Family devastated by Tunisia terror attack meet Prince Charles to honour victims
A Black Country family devastated by the Tunisia terror attack met Prince Charles at the unveiling of a new memorial.
Suzy Evans and her son Owen, from Wednesbury, attended a poignant ceremony at the National Memorial Arboretum yesterday.
The Prince of Wales and Duchess of Cornwall helped unveil the memorial, called ‘Still Water’, which will act as a focal point to honour victims of overseas terrorism.
WATCH: Prince Charles speaks at the service
Suzy, aged 49, lost her son Joel, brother Adrian Evans and father Patrick in Tunisia in 2015. Only Owen, who was just 16 at the time, came back.
The unveiling proved particularly emotional for the family, as Suzy’s mother Maureen had died on Wednesday, aged 74.
She described the ceremony as ‘beautiful’.
Suzy said: “I don’t want victims of overseas terrorism to be forgotten.
"Whether they died here in their own country or overseas, the loss is the same – and we live with it every day.”
Suzy and 18-year-old Owen met Prince Charles following the ceremony to officially dedicate the memorial.

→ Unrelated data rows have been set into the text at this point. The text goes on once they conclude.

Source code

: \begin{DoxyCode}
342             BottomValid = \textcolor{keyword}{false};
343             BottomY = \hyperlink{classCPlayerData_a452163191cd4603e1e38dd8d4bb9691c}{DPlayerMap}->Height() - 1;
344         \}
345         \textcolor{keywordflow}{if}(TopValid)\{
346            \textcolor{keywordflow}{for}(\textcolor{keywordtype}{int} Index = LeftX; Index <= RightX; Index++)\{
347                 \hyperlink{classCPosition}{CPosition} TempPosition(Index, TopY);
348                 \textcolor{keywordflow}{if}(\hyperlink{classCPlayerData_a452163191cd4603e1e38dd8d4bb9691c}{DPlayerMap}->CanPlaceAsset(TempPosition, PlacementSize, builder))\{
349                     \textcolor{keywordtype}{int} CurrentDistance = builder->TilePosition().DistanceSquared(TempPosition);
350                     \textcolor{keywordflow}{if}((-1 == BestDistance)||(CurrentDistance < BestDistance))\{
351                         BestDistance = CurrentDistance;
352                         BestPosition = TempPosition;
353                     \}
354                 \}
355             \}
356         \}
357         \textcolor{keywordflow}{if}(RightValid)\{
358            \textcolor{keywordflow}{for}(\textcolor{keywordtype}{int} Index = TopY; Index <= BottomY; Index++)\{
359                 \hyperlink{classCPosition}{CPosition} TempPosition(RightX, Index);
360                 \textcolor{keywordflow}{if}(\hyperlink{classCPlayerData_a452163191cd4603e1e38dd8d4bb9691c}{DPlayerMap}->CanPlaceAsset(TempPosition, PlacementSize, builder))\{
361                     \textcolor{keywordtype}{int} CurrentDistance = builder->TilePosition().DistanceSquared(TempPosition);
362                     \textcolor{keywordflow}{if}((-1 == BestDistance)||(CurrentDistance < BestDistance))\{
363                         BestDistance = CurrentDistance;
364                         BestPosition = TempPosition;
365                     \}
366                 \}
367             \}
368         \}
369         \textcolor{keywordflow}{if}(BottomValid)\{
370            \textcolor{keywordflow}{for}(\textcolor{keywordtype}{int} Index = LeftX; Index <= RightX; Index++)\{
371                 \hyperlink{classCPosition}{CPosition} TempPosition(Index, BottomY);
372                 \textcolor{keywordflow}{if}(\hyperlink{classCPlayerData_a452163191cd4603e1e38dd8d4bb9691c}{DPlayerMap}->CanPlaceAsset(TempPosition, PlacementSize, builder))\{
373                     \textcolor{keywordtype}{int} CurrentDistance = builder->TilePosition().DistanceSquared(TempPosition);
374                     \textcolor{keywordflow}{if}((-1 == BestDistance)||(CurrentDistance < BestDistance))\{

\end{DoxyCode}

Pricce Charles said in his speech: “So many of you here have endured the most appalling loss at the hands of those whose brutal and twisted ambitions so cruelly cut short the lives of the people you love.
“Having lost my own beloved great uncle Lord Mountbatten, together with one of my godsons when they were murdered by terrorists in 1979, I believe I may just perhaps understand something of the grief and intense despair that you will each have known.
“There are no words, however heartfelt, that can heal your wounds and no memorial that can bring your loved ones back.
“And yet it is more than grief that brings us all here today and more than pain that unites us.
“In dedicating this memorial to the memory of those who have been killed in such monstrous acts of terrorism overseas we are remembering not only what we have all lost but also what we all hold most dear.”
Defence Minister Tobias Ellwood MP, whose brother was killed in the Bali bombings of 2002, said it was a ‘true honour’ to be at the service.
The Archbishop of Canterbury, the Most Rev Justin Welby led the ceremony to dedicate the memorial, while Foreign Secretary Boris Johnson, Home Secretary Sajid Javid and Labour party leader Jeremy Corbyn also attended.
The memorial’s design, as an elliptical-shaped pool surrounded by woodland, was selected by an independent panel, in consultation with victims’ relatives, in 2017.
It has no dominating symbolism but was chosen as it reflected the global reach of terrorism and the continuation of life.